We determined the marginal tail behaviors of maximum point precipitation events reflecting both the severity of floods in a 24 h rainstorm and its resulting vulnerability risk via the direct economic losses. These findings suggest a compensation mechanism among local, state, and national governments as well as financial markets. Market regulators and investors can utilize our findings for pricing flooding CAT bonds to either mitigate the risk or gain arbitrage according to their real information, e.g., past economic loss, catastrophe frequency, magnitude, and past interest rate. Moreover, they can adjust the price according to their risk attitude or risk tolerance. For instance, pessimistic investors tend to increase the distortion parameter $\kappa$ and increase the absolute value of the shape parameter to mitigate their risk. Otherwise, they may lower these parameters to be actively involved in this market to gain arbitrage. When a market regulator is highly optimistic about the decrease in severity and frequency of a catastrophic event, then the distortion parameter and absolute value of the shape parameter could be lowered and vice versa. Moreover, this pricing framework and implementation of EVT can be adapted to various kinds of catastrophe events including hurricanes, earthquakes, and typhoons [20].

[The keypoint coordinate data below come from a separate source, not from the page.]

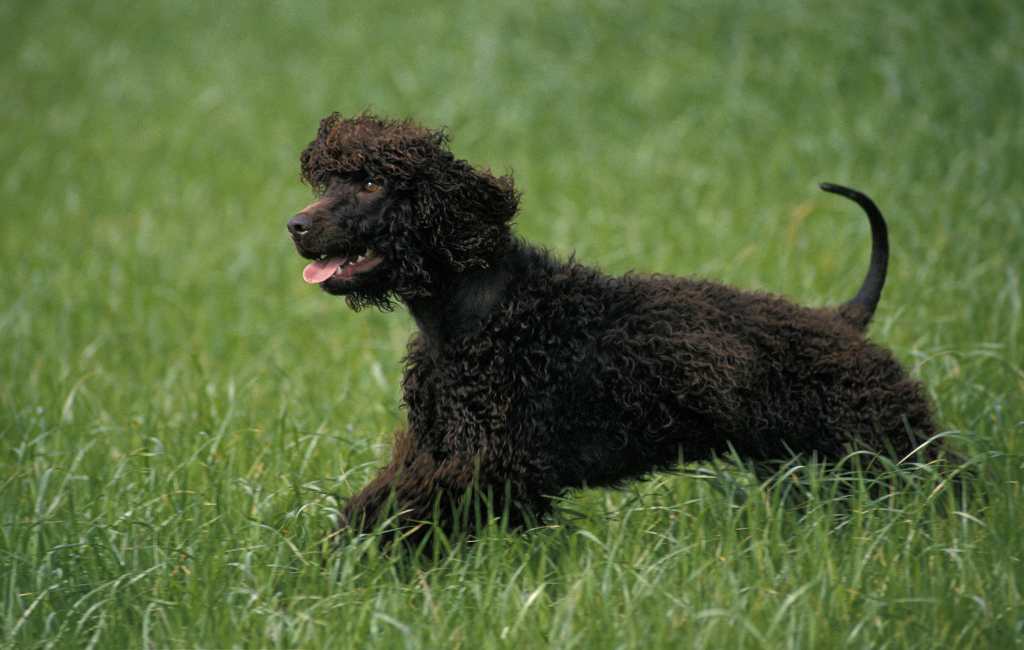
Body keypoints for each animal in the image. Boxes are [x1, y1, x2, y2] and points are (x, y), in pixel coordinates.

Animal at [286, 113, 937, 544]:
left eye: (373, 183)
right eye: (328, 183)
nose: (295, 224)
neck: (477, 313)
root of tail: (841, 318)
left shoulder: (494, 465)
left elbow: (410, 510)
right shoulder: (437, 447)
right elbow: (376, 504)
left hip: (888, 440)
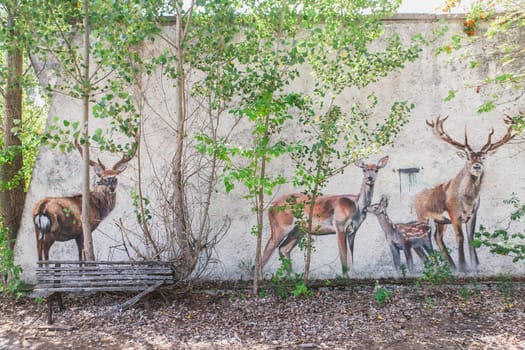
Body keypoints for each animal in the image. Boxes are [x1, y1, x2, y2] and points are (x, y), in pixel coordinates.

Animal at [414, 116, 516, 272]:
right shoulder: (454, 214)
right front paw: (463, 266)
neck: (467, 201)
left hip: (440, 221)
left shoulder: (472, 214)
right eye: (468, 157)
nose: (477, 166)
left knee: (438, 238)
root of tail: (413, 198)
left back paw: (450, 266)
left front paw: (475, 265)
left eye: (483, 157)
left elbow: (471, 237)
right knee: (421, 238)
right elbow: (460, 237)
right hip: (422, 216)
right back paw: (434, 265)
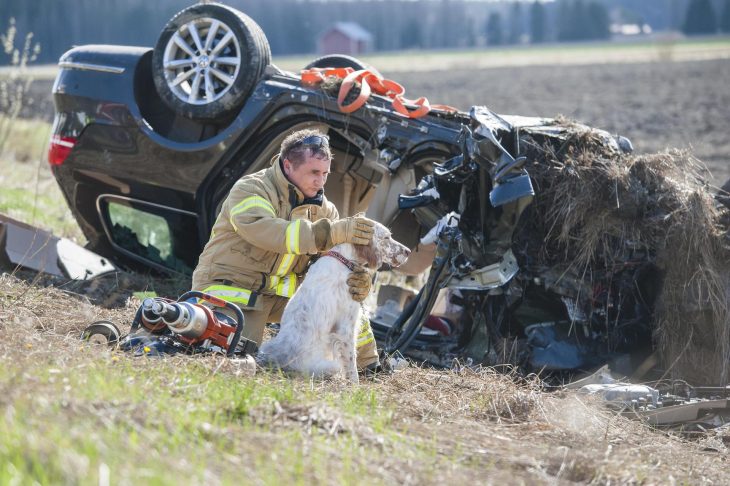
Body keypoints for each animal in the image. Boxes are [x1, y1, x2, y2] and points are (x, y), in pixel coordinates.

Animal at [256, 221, 410, 384]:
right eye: (386, 238)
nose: (408, 251)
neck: (344, 259)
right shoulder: (345, 328)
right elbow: (351, 363)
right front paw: (355, 385)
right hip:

This study lays a foundation for further studies on compound disaster modeling and systemic risk management strategy. In practice, multiple disasters may simultaneously occur or in a chain, e.g., wildfire and air pollution and morbidity from lung-related diseases [21]. Additionally, the regional vulnerability to different natural disasters might be further considered in the future provided that spatial–temporal hydrology data with high enough is available, see, e.g., [22,23] for related studies on spatial modeling of extreme precipitations and grey relational analysis. Given that fine pixel data are available on certain spatial and temporal scales, alternative models of the occurrences of disasters may be applied, including log-Gaussian Cox processes [24] and nonhomogeneous compound Poisson process of the total excess economic losses involved, possibly explained by growing climate change, seasonal clustering factors, as well as different weather types [9]. Finally, the single-trigger CAT bond in this study lays the foundation for multiple-event trigger CAT bonds using the Copula–EVT framework and multiple financial risks including inflation risk (i.e., randomized CPI) and interest risks reflecting economic uncertainty as well [13,25,26].